Je suis sur mon petit nuage ; mais je redescends légèrement lorsque mon voisin, Martin, me prend le bras :

-Tiens, en parlant de l'équipe japonaise. Je t'avais dit qu'à la fin des Jeux, un de tes amis de là-bas te cherchait ?

Un de mes amis ? De l'équipe nationale japonaise ? Je ne peux pas vraiment dire que j'y ai des amis...

-Il ressemblait à quoi ?

Parce que si c'était Ushijima, j'espère que tu l'as bien envoyé se faire foutre.

-Un gars, tout jeune, avec des cheveux noirs et l'air un peu paumé.

-Oh.

Je bois une gorgée de vin. Tobio. J'ai beaucoup pensé à lui, ces derniers temps, après notre entrevue au Maracanãzinho ; j'ai failli lui envoyer un message, lui ne m'en a pas envoyé, et je me suis dit qu'on reprendrait nos vies respectives, et que ce serait d'autant plus facile maintenant qu'on a eu une discussion apaisée.
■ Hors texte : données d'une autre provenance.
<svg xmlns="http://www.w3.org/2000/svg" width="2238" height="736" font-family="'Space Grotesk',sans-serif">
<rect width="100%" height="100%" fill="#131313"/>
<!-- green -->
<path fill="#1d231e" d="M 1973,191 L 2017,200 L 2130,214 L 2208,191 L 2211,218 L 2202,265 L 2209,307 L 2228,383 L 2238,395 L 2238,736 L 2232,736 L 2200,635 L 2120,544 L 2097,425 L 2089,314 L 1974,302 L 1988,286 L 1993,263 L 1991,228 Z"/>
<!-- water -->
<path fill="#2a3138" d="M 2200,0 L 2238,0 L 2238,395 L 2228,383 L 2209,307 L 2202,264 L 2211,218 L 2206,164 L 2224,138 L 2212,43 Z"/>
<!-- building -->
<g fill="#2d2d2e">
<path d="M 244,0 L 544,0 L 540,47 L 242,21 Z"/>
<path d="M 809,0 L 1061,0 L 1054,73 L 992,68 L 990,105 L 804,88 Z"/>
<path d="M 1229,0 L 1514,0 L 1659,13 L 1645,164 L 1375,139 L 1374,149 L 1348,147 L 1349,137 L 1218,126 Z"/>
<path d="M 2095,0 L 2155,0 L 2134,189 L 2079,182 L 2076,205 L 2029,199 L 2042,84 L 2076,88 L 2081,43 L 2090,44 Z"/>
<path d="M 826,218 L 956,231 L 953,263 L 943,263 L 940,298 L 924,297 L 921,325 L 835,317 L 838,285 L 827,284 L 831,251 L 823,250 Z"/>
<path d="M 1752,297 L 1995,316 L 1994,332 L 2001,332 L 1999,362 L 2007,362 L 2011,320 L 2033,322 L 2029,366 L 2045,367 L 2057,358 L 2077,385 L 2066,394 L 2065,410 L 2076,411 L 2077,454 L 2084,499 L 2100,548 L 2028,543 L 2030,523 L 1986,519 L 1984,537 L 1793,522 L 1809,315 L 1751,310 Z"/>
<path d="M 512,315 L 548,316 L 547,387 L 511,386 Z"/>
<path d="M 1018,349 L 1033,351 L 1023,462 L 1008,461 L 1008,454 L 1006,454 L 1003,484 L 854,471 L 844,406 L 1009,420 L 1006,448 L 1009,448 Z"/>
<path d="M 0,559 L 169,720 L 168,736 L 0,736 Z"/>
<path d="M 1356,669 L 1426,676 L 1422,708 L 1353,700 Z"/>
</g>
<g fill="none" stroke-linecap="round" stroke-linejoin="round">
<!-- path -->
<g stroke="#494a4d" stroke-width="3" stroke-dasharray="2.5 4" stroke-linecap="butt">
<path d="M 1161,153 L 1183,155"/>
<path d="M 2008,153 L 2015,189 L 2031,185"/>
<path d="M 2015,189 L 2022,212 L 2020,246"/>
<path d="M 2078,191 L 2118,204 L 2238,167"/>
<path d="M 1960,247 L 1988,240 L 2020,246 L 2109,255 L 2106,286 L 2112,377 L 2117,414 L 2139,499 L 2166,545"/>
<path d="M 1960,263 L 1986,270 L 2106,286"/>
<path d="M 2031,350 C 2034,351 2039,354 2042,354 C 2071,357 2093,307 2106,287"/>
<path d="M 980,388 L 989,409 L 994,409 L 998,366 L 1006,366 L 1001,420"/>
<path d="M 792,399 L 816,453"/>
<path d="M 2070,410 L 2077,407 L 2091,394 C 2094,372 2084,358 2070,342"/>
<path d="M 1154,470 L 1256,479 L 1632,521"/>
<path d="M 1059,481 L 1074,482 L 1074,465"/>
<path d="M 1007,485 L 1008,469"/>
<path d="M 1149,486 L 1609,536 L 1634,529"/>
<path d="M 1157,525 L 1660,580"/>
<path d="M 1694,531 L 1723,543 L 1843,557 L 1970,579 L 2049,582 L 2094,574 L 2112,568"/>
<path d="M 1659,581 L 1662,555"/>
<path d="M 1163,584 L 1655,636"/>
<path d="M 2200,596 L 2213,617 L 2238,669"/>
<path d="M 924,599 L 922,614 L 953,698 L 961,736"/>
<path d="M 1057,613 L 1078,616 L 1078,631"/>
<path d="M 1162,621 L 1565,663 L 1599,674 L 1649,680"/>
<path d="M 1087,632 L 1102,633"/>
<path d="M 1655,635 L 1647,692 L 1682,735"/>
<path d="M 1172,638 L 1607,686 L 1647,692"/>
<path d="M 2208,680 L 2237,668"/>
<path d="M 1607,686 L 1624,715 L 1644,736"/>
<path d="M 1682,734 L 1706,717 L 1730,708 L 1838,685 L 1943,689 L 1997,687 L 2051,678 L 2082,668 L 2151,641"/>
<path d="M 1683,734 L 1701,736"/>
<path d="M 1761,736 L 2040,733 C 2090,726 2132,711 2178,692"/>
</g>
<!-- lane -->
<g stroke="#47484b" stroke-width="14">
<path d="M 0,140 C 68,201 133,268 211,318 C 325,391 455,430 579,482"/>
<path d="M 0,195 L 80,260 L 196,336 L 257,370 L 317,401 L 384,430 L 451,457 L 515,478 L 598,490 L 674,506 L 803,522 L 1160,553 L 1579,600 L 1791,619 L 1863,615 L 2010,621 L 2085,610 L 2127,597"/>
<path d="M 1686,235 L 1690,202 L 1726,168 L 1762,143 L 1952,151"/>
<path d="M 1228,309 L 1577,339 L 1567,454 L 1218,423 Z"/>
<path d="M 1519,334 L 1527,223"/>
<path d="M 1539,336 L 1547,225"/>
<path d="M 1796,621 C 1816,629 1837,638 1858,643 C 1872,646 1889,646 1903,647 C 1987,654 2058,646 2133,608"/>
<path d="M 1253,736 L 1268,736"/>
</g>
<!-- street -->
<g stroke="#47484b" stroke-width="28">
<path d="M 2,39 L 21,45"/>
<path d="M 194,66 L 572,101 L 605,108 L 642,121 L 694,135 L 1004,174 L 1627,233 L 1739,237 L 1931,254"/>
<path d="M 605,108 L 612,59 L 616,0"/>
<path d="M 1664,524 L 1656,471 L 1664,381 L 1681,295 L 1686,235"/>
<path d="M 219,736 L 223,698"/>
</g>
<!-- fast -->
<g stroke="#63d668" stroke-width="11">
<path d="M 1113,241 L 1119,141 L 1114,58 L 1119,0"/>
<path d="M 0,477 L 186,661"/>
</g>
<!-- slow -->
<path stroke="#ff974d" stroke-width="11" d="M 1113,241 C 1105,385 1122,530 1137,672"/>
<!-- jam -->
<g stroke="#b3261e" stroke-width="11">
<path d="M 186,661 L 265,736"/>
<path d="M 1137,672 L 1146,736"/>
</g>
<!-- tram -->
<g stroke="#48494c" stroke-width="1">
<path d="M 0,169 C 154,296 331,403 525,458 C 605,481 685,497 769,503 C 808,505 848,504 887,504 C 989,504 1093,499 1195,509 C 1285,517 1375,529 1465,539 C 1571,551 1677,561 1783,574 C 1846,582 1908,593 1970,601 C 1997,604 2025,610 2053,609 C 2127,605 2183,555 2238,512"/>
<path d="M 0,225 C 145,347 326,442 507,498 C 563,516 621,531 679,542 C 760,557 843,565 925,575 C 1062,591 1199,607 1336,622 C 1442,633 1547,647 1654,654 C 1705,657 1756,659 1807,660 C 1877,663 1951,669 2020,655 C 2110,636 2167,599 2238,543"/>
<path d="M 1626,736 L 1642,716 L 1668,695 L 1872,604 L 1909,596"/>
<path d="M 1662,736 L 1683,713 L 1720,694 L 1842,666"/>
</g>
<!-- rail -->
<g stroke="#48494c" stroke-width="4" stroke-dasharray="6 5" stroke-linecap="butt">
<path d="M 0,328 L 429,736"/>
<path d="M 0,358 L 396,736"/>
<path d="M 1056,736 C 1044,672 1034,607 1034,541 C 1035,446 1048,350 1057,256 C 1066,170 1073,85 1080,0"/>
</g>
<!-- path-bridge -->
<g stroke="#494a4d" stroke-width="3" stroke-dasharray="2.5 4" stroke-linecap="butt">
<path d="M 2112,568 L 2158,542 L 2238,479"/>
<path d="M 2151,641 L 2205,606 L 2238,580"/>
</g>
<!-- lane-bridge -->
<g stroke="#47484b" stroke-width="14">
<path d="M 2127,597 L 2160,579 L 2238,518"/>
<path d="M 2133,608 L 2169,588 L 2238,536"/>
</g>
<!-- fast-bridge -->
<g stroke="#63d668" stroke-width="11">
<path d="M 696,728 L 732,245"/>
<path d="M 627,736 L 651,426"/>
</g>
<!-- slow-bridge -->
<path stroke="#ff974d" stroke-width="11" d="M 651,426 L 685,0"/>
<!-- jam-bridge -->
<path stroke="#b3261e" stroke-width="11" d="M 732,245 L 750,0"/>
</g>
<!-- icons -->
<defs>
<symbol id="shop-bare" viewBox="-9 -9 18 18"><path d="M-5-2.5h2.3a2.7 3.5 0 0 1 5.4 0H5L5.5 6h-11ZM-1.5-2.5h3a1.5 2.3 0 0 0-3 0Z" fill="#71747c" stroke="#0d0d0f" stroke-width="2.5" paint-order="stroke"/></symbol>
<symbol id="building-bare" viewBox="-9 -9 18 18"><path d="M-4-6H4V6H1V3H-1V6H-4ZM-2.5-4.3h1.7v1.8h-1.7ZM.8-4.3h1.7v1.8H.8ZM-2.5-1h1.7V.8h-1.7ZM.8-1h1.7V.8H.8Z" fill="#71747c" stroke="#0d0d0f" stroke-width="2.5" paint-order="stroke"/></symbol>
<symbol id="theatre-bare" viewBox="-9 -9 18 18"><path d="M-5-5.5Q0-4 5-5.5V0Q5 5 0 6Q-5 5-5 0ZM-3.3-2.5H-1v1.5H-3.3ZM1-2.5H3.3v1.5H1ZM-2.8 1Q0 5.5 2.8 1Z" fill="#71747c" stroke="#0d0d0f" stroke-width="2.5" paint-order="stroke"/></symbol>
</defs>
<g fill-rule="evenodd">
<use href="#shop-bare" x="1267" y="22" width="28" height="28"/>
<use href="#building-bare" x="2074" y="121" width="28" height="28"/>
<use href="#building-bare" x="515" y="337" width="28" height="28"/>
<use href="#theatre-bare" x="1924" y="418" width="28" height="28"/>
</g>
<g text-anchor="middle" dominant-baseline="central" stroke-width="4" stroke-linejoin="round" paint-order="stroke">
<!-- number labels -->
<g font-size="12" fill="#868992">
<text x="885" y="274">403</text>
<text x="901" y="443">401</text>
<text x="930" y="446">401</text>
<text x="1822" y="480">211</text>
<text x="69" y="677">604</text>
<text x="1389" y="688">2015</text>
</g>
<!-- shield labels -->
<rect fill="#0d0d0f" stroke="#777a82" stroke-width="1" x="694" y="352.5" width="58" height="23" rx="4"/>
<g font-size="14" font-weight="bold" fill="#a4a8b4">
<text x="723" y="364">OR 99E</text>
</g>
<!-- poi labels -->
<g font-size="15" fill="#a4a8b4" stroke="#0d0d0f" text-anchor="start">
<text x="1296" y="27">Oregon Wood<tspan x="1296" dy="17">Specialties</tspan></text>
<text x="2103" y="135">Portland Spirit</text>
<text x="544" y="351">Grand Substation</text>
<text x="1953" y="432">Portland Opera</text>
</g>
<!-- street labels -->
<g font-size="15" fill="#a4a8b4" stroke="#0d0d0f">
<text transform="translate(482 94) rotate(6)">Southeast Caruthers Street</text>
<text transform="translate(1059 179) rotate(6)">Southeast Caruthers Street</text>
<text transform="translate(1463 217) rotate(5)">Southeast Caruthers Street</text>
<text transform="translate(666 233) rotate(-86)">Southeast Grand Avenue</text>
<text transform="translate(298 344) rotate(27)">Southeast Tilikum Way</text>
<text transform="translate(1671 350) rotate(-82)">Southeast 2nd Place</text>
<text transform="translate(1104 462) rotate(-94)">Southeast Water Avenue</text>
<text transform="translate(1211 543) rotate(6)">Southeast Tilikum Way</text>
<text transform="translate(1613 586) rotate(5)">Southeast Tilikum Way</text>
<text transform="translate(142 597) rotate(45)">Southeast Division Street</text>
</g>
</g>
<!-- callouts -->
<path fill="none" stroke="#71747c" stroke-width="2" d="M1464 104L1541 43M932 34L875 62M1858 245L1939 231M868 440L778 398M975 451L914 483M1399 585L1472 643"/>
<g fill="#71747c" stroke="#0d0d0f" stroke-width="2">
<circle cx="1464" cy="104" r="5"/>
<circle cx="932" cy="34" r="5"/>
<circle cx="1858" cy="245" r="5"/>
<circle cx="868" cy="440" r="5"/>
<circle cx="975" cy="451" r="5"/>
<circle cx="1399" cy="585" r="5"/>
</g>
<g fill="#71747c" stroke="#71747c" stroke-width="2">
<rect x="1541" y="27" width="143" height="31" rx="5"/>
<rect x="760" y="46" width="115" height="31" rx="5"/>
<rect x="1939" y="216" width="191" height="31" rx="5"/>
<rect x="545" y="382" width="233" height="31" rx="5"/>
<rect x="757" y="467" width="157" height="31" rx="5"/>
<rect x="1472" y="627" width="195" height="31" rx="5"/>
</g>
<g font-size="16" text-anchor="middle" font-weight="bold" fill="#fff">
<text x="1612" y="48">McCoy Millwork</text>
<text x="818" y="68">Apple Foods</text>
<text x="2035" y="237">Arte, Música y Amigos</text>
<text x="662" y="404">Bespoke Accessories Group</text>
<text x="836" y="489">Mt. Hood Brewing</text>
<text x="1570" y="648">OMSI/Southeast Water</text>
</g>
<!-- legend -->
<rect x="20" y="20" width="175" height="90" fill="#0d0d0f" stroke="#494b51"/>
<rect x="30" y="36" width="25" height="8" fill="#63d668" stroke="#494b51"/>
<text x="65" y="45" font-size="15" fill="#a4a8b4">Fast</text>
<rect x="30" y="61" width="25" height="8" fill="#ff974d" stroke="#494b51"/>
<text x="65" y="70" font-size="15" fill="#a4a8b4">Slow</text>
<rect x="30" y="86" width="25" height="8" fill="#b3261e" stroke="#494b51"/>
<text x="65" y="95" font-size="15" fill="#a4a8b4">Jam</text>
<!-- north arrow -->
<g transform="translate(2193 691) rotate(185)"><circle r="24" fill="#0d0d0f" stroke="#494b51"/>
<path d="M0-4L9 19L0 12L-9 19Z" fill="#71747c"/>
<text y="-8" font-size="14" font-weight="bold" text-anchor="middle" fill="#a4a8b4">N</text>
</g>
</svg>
Un achèvement tardif mais serein. Sauf que non. Je me sens toujours troublé à la pensée de son visage et de son corps, adultes à présent, de l'envie que je ressentais de le toucher, du souvenir de ses mots tellement candides, alors tu ne reviendras pas.

-Il voulait quoi ?

-Rien, juste savoir si t'étais là.

Il voulait me revoir ? Peut-être qu'il avait des choses à me dire ? Purée, Martin, t'aurais pu me dire ça avant, ça m'aurait peut-être décidé à lui envoyer ce message. Mais bon, il serait toujours aussi inutile, vu que maintenant on a deux nationalités distinctes. Ça me frustre. Pourquoi je pense à Tobio alors que je sais très bien qu'on n'a plus d'avenir tous les deux ?

Je me ressers du vin. J'en buvais jamais, au Japon, mais maintenant c'est dans mes habitudes ; merci José. Lui aussi a l'air de beaucoup boire, ce soir, et les gars s'amusent de le voir un peu éméché. Je me dis qu'il a d'autant plus de chances de finir la nuit avec moi.